The internet retailer stressed that it was still trying to improve availability. It had already increased capacity by 60 percent to respond to the pandemic, and was adding more “as swiftly as possible.”

The company has been making other moves to streamline food deliveries. The chain is changing store hours for some Whole Foods Market stores to focus solely on internet grocery orders (including a new store in Woodland Hills, California). It’s temporarily requesting that new Amazon Fresh and Whole Foods Market delivery and pickup customers wait for invitations before they can shop online, and those who can shop can see available delivery windows on the services’ respective homepages. Food assistance under SNAP has also become more widely available in states like Alabama, Iowa, Nebraska, New York, Oregon and Amazon’s home state of Washington.

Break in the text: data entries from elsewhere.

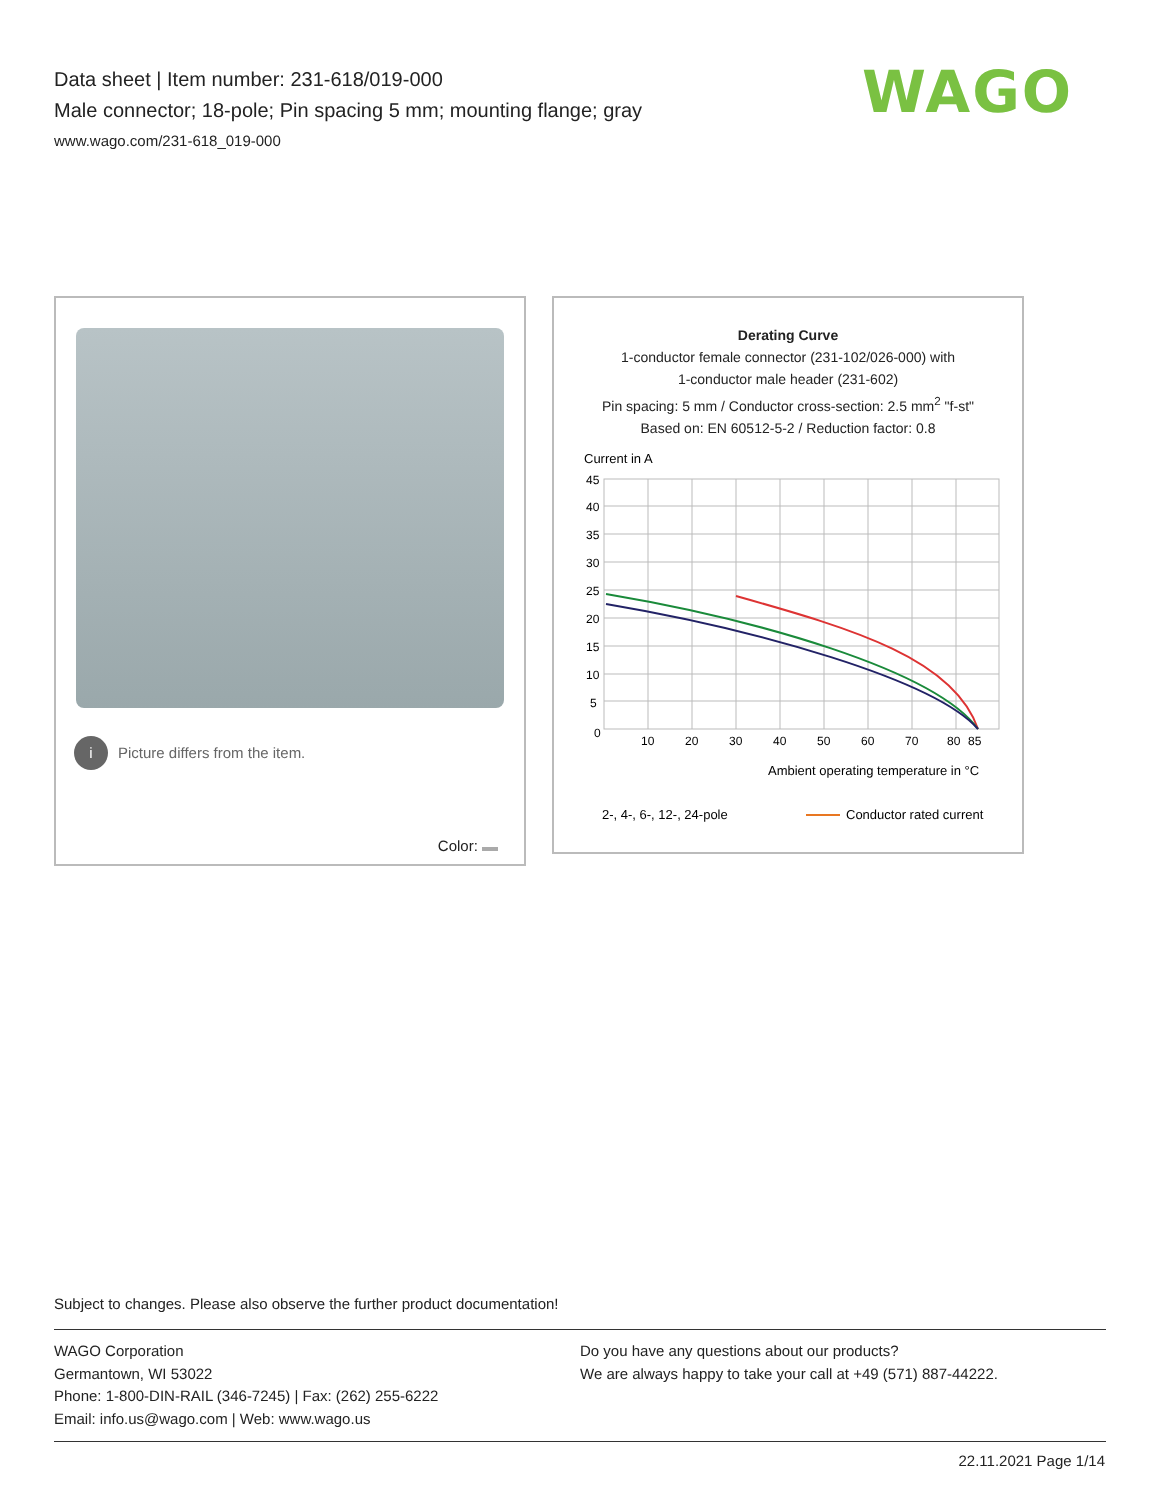Data sheet | Item number: 231-618/019-000
Male connector; 18-pole; Pin spacing 5 mm; mounting flange; gray
www.wago.com/231-618_019-000
WAGO
i Picture differs from the item.
Color:
Derating Curve
1-conductor female connector (231-102/026-000) with
1-conductor male header (231-602)
Pin spacing: 5 mm / Conductor cross-section: 2.5 mm<sup>2</sup> "f-st"
Based on: EN 60512-5-2 / Reduction factor: 0.8
Current in A
45
40
35
30
25
20
15
10
5
0
10
20
30
40
50
60
70
80
85
Ambient operating temperature in °C
2-, 4-, 6-, 12-, 24-pole
Conductor rated current
Subject to changes. Please also observe the further product documentation!
WAGO Corporation
Germantown, WI 53022
Phone: 1-800-DIN-RAIL (346-7245) | Fax: (262) 255-6222
Email: info.us@wago.com | Web: www.wago.us
Do you have any questions about our products?
We are always happy to take your call at +49 (571) 887-44222.
22.11.2021 Page 1/14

Extreme measures aren’t unique among services. Instacart, for instance, recently implemented a first-available-shopper delivery option for customers who don’t want to wait long stretches for preferred delivery windows. This is bound to have an effect on many customers given Amazon’s sheer size, though. It also draws attention to concerns about Amazon’s supply chain. There are allegations Amazon isn’t doing enough to protect warehouse workers against COVID-19, and any infections among those workers (or those at Whole Foods stores) risk exacerbating food supply problems even with virtual lineups in place.